RAUMEDIC offers various accessories for the implantation of all catheters in the NEUROVENT family. In addition to accessories that are used directly for implanting the catheter, RAUMEDIC also offers the cables needed to transfer the measured parameters from the catheter to the hospital’s patient monitors.
To implant the catheter, the skull is penetrated with a Drill and the suitable DRILL bit. The DRILL bit size is selected to match the diameter of the catheter.
The DRILL bit is disposable and is for single use only as bone is dense and will cause the DRILL bit to become dull. If the DRILL bit is dull, the friction creates high temperatures and will lead to thermal damage in the bone, which will negatively affect the healing of the bone.
The DRILL KIT matches the diameter of the measuring catheter and is offered in versions CH5 for parenchyma catheters or CH9 for ventricular catheters. Each DRILL KIT comes with an Allen key to adjust the depth of the stopper on the DRILL.
To safely position the measuring catheter, a BOLT is screwed into the drilled hole. A Screwing in tool is used to fix the BOLT in the skull creating a tight seal. The catheter is also firmly secured into the BOLT with the help of a flexible sealing cap. This way, the catheter is provided with a certain strain relief to protect it from damage caused by the patient's movements.
The BOLT KIT is also available in two versions: CH5 (for parenchyma catheters) and CH9 (for ventricular catheters).
The BOLT KIT PTO 2L is a 2 lumen BOLT, which provides secure positioning of the NEUROVENT-PTO 2L and microdialysis catheters through a single access port.
A Screwing in tool is used to position the BOLT into the skull creating a tight seal.

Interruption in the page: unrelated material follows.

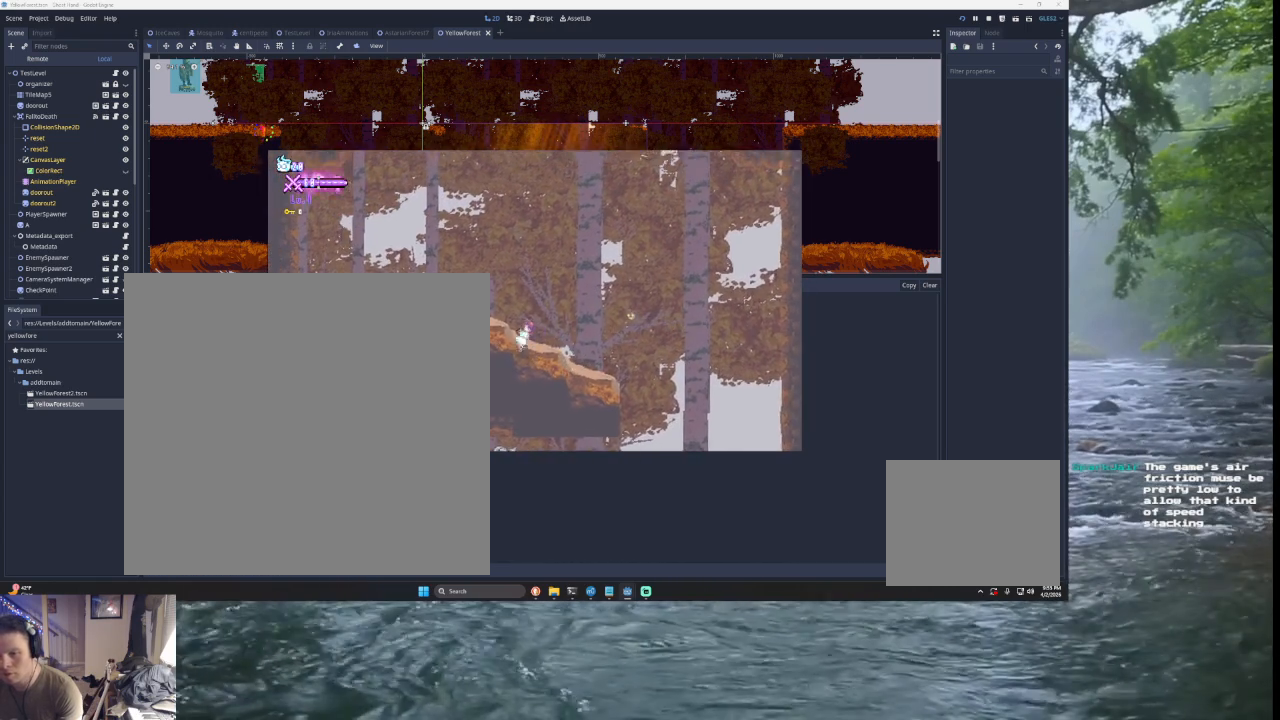
{"buttons": ["TRIANGLE"], "left_stick": "left", "right_stick": "center", "events": [[500, "TRIANGLE", "down"]]}
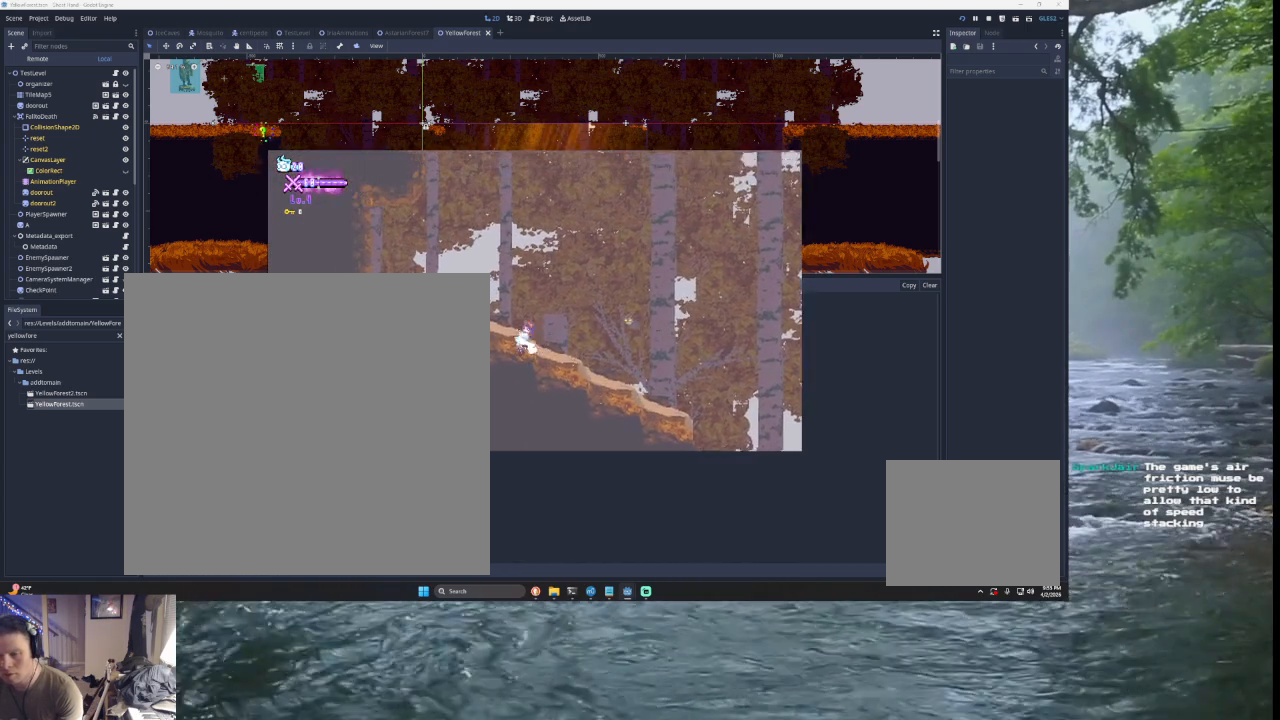
{"buttons": [], "left_stick": "center", "right_stick": "center", "events": [[233, "TRIANGLE", "up"], [400, "left_stick", "center"]]}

Because of the low height and the flexible lumens above the bone screw the BOLT KIT PTO 2L is ideally suited for clinical applications. The dimension of the BOLT KIT PTO 2L is CH9.
As an alternative to the safe positioning of the intracranial catheters, a tunnel can be created below the scalp. With the help of the Spliceable Tunneling Sleeve, the catheter is pulled through the tunnel then the sleeve is spliced and removed leaving the catheter in place. The subcutaneous tissue surrounds the catheter very tightly; however it creates a more significant surgical trauma than the BOLT. The Spliceable Tunneling Sleeve is available in two versions: CH8 for parenchyma catheters and CH12 for ventricular catheters.
Depending on which catheter is implanted different cables are available to directly connect to the temperature and pressure ports on the patient monitors. These connection cables interface with all commonly used patient monitors. For transferring the ICP (intracranial pressure) to the patient monitor, the ICP-TEMP-Cable is required; which serves as an extension from the catheter to the patient monitor. For transferring the temperature parameter, the ICP-TEMP-Adapter is required (Philips/HP monitor requires a specific ICP-TEMP-Adapter).
The Zero-Point Simulator NPS2 is attached directly to the pressure port of the patient monitor. All RAUMEDIC catheters are calibrated in the manufacturing process to eliminate possible errors that can occur when zeroing the catheter. The Zero-Point Simulator NPS2 is used to transfer the 'zero' to the patient monitor.
The NPS3 is a battery operated device for continued portable pressure measurement while the patient is being transferred. The ICP-TEMP-Cable can quickly and easily be disconnected from the NPS2 and connected to NPS3.
The Cable PTO and the Cable LWL are necessary for measuring oxygen partial pressure, and to display the measured values. The Cable LWL transfers the oxygen signal and the Cable PTO transfers the ICP (intracranial pressure) and temperature signal to the MPR2 logO DATALOGGER.